Comments on News and Primary Papers
  Comment by:  Ilya Bezprozvanny
Submitted 5 June 2009  |  Permalink Posted 5 June 2009

The paper by Tabuchi at al. is a fascinating study that uses genetic approach to investigate the importance of γ-secretase activity for neuronal survival. The authors generated floxed nicastrin mice and crossed them with the α-CaMKII-Cre transgenic driver line that expresses Cre recombinase specifically in the excitatory neurons of postnatal forebrain. The resulting nicastrin cKO mouse line appears to be essentially normal at two months of age. By the age of six and nine months, nicastrin cKO mice developed age-dependent memory deficits, displaying apoptotic loss of cortical neurons and active gliosis. The phenotype of aging nicastrin cKO mice is very similar to the phenotype of presenilin cDKO mice that Jie Shen’s group previously described (1). The authors conclude that 1) γ-secretase activity is essential for neuronal survival; and that 2) γ-secretase independent functions of presenilins, such as ER Ca2+ leak function (2), are not important for neuronal survival in this context.

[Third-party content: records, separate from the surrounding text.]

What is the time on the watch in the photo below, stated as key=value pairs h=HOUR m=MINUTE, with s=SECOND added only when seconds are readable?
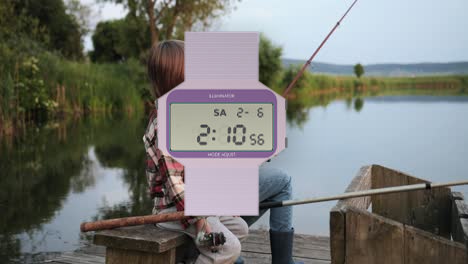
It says h=2 m=10 s=56
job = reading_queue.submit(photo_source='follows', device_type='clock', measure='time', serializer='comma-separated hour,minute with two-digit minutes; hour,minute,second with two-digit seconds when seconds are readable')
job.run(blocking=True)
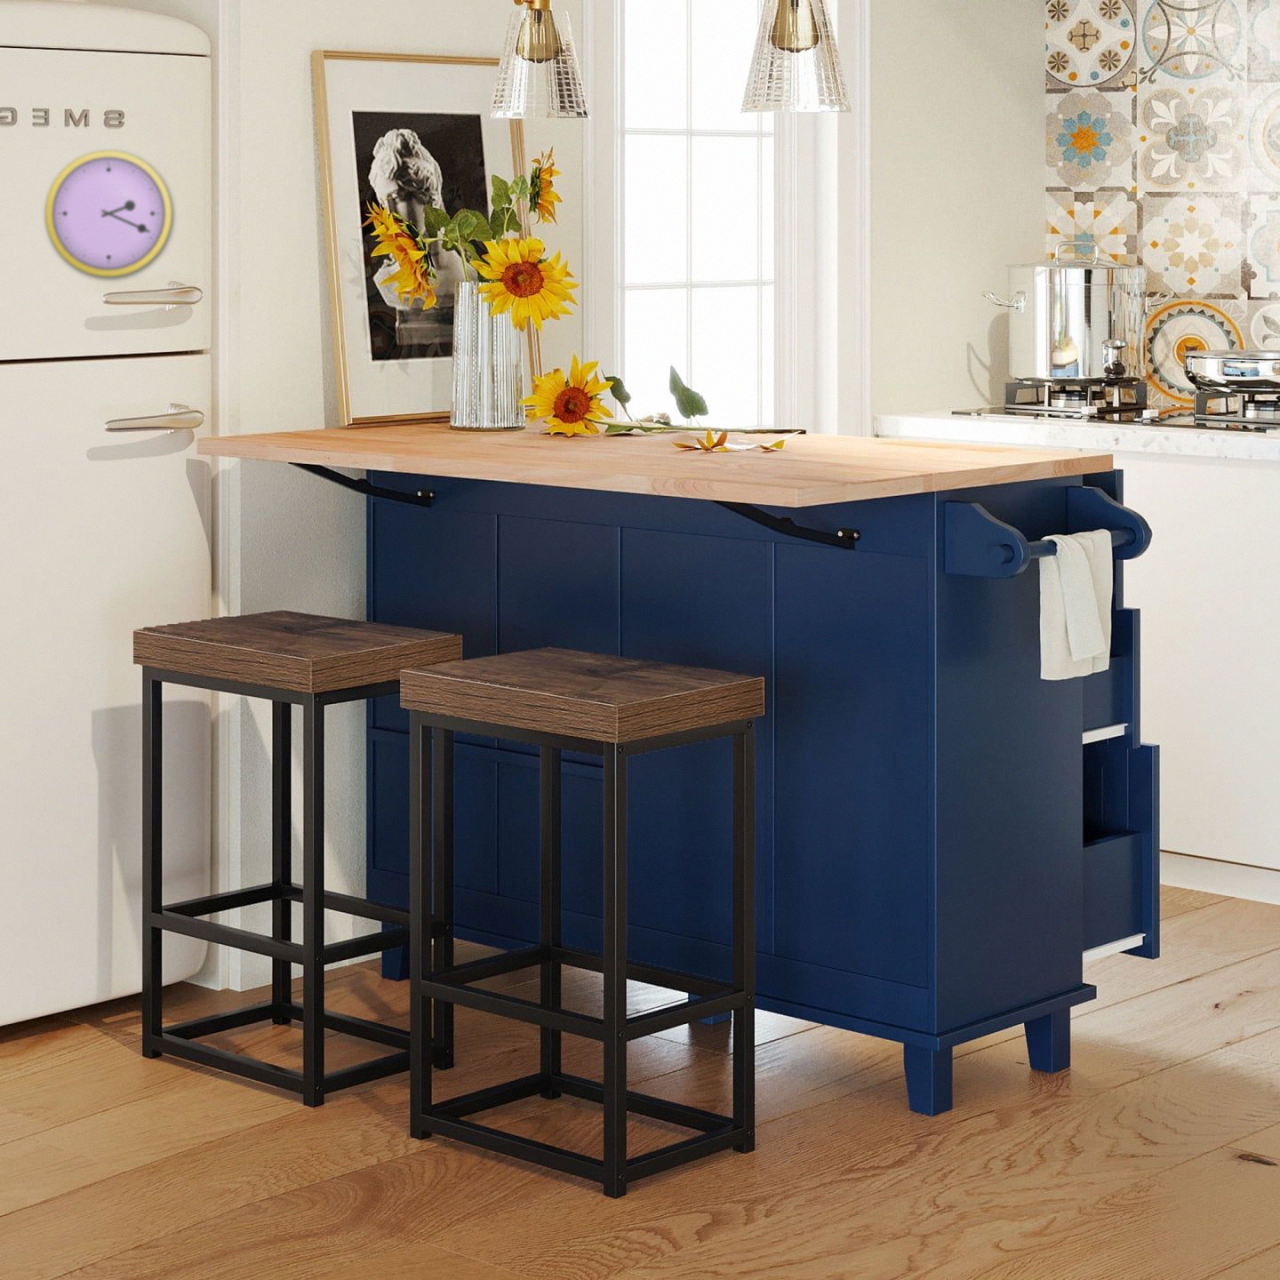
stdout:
2,19
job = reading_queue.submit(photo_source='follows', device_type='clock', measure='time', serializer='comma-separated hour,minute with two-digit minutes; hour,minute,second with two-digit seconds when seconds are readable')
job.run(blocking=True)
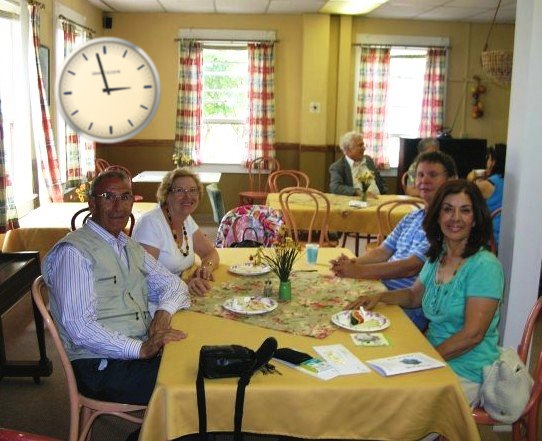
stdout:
2,58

The experimental design is very elegant and leaves no doubt that γ-secretase function is...  Read more


  Comment by:  Taisuke Tomita
Submitted 10 June 2009  |  Permalink Posted 10 June 2009

In this paper, Tabuchi et al. report a novel mouse that specifically lacks the nicastrin gene in excitatory neurons. Nicastrin cKO mice showed memory impairment and age-dependent cortical neuron loss, similar phenotypes to the PS cDKO mice. Of note, the nicastrin cKO mice showed significant memory impairment at two months of age. At this stage, the gross brain morphology was normal, suggesting that “functional” defects would have already occurred by the deletion of nicastrin gene, presumably the complete loss of γ-secretase activity in neurons. These data implicate that the neuronal γ-substrate is functionally important in learning and memory without significant synaptic loss or neuron death. Thus, unveiling the molecular mechanism whereby the cKO neurons showed functional defects is an important issue to consider the physiological role of the γ-secretase activity in the brain.

View all comments by Taisuke Tomita

  Comment by:  Philippe Marambaud
Submitted 10 June 2009  |  Permalink Posted 10 June 2009

I think this is a very elegant study that reveals the fundamental role of nicastrin in neuronal integrity and memory in adult mice. This work also confirms in vivo, in the adult brain, that nicastrin is essential for the stabilization and activity of the γ-secretase complex. These results are nicely in line with the notion that complete or partial loss of function of presenilins is, per se, neurotoxic.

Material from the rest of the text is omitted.